Springboard IoT, the Cambridge, UK accelerator aimed at startups in the Internet of Things space, is jumping on another popular bandwagon — albeit, one that makes a lot of sense — by adding crowdfunding as an option for the teams taking part in the 3 month program. It comes in the form of integration with Kickstarter, which recently launched in the UK, and gives participating startups another avenue to capital alongside Springboard’s traditional Investor Day which will see them present their wares to VCs and angel investors.
As we’ve noted before, hardware startups appear to be ‘having a moment’ (see Paul Graham’s recent missive), and certainly Springboard IoT is shaping up to be well-positioned to exploit this trend. Springboard is already a respected brand in the European accelerator space and its founder Jon Bradford has managed to pull in quite an impressive range of partners for its Internet of Things voyage — one that takes advantage of the beefier hardware companies in the Cambridge region.
These include the chip company ARM, Unilever, Neul, and the super-trendy Raspberry Pi. In addition, Springboard has announced that Bosch, Cosm, Living PlanIT and Nokia Growth Partners are also partnering with the program, while Cambridge-based Makespace will be providing the Springboard teams with access to things like 3D printers and laser cutters, and kit for electronics, woodwork and textiles so that they can rapidly prototype their wares. Sign me up already!
The list of mentors is also on point and includes Hermann Hauser (Amadeus), Sherry Coutu, Niall Murphy (Evrythng & The Cloud), Usman Haque (Cosm & Pachube), Pilgrim Beart (AlertMe) and Brad Feld (Foundry Group & FitBit).

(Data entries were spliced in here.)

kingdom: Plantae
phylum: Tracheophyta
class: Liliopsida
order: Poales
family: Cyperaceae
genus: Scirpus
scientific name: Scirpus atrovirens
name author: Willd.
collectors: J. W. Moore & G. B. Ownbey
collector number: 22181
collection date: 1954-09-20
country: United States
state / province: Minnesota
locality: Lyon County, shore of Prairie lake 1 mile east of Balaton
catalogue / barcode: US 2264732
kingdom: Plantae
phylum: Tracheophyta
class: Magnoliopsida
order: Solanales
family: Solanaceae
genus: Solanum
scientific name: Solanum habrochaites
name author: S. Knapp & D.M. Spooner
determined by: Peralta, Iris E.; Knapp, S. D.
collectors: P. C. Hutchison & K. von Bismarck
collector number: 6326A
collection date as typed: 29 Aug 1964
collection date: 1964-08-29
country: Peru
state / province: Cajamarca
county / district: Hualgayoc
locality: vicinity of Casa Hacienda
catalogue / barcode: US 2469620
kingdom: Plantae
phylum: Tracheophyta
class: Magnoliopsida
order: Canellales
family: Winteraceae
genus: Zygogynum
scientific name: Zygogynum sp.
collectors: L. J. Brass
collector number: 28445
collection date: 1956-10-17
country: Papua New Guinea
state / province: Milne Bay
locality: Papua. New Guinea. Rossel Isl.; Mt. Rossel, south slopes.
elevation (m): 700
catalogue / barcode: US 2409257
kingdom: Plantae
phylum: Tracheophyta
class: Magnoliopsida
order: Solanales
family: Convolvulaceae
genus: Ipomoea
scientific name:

Applications for the program close on 13th of January, after which the ten participating teams will be selected for the 3 month bootcamp kicking off in March. Springboard is citing £100,000 in support for each team. However, in actual cash terms, rather than ‘in kind’ or via free services from the likes of Rackspace, Amazon, Microsoft etc., this will consist of £5,000 per founder to a maximum of £15,000 in return for 6% equity, which seems in line with many other accelerators. Alternatively, startups that are already backed can shun the cash investment element in return for giving away just 3% equity.
Back to today’s Kickstarter news. I asked Bradford what a Kickstarter campaign could bring to the Springboard IoT teams and he candidly suggested that going down the crowdfunding route means that more control reverts to the founders as they might ultimately choose not to raise funding from angels or VCs, instead taking advantage of the “presales” model that Kickstarter supports. And it’s certainly true that the platform seems to work best for hardware startups who can use it validate their idea via future ‘customers’ actually voting with their wallets — see the recent lessons from Storybricks’ failed Kickstarter campaign.
Specifically, Bradford says that Kickstarter may work best for products that appeal to ‘early adopters’, which in one sense is anybody interested in the burgeoning Internet of Things . However, the choice to use crowdfunding or take angel/VC investment isn’t mutually exclusive. Bradford points out that a successful Kickstarter campaign could enhance a startup’s value.
Or perhaps its investment readiness — VCs are wont to follow, after all.